Two photos side by side of Call Super Djing on vinyl wearing an earthy green sweater
Tim Pennells

Seaton has always been careful to maintain a healthy sense of separation between their artistic output and their life as a DJ, and treats both with the utmost professionalism. Arriving home after a weekend of gigs, they’ll keep pretty strict “office hours” in the studio during the week, working on music or one of their other mediums, depending on the mood that takes them. That final part is key: they refuse to feel pressured into writing club bangers because their DJ career depends on it, they don’t want to have to play something because it’s expected of them. They have no interest in playing live, because that would mean having to write music specifically for that setting. They love DJing, they really love writing music, they’ve built a career out of being excellent at both individually, but the satisfaction they get from each of them is different — so why compromise one for the sake of the other? “It's just about trying to protect your relationship to things as best you can, because they're precious,” they say.

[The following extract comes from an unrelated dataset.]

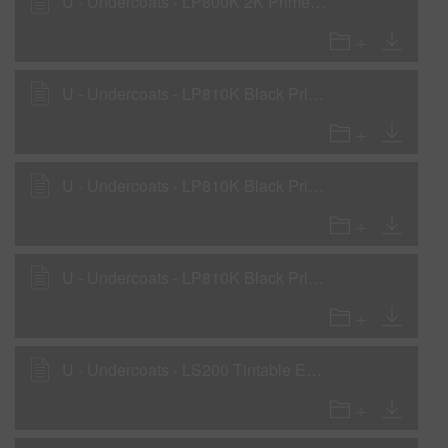
U - Undercoats - LP800K 2K Primer Surfacer as Tinted WOW Sealer with LHF, LHM, LHS
U - Undercoats - LP810K Black Primer Surfacer - with LHF, LHM, LHS
U - Undercoats - LP810K Black Primer Surfacer as Primer Surfacer with LH810, LH820
U - Undercoats - LP810K Black Primer Surfacer as WOW Sealer with LHF, LHM, LHS
U - Undercoats - LS200 Tintable Epoxy Sealer - WOW sealer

Earlier in the year, in Australia, they volunteered to do a DJ workshop through Resident Advisor for around 30 people. The night before, they found themselves wondering what it was that they were actually going to try to pass on to the people who attended. “I think I realised that the thing that's important about DJing is not any of the technical stuff, it's your experiences that you're drawing from. The more you have as a clubber and as a listener and in your relationship with music, then the more you have to share with people, because it's that connection that's like the nexus of what it authentically is to share music.”

They believe artists should be distillations of themselves. Looking at the global scene around them, it’s the artists, collectives and clubs upholding this sense of individuality they are inspired by — the pockets of people who defy trends, homogeneity and cheap hits, and instead build space for genuine diversity, innovation and exchange. It’s the kind of imprint that they too would like to leave behind. 

“The way I see it, a healthy scene is one that's rooted in a deeper diversity than just representational diversity,” they say. “It's one that's rooted in people bringing their own ideas and influences and who they are as a human, things that aren’t just echoes of whatever's going on and what’s hot at that moment in time. That's the stuff that I get a lot of energy from, and my dream is to be that kind of artist. And if that's your dream, then I guess you hope, when you get to the end of an artistic career, that you leave that dream behind for someone else to agree with... Or supremely disagree with, and do their thing in their own way because of that! For me, that's what makes the creative world, that enriches life in a certain way, go round.”

Sat on a bench at the edge of the Heath, close to where we began, conversation turns to the future, something Seaton admits they only ever really think about in “neurotic terms”. They’re more content with living in the present, and at the moment, they’re finding joy in hearing incredible live music (shout out to Lana Del Rey), making art, and playing some of the best DJ sets of their career. After we say goodbye, they’re going to see some friends, before flying back to Berlin to prepare a bag of records for their vinyl-only slot at Houghton festival. Videos posted in the aftermath portray an artist in their element amongst the trees, in total sync with who they are in that moment, tearing the absolute roof off the place.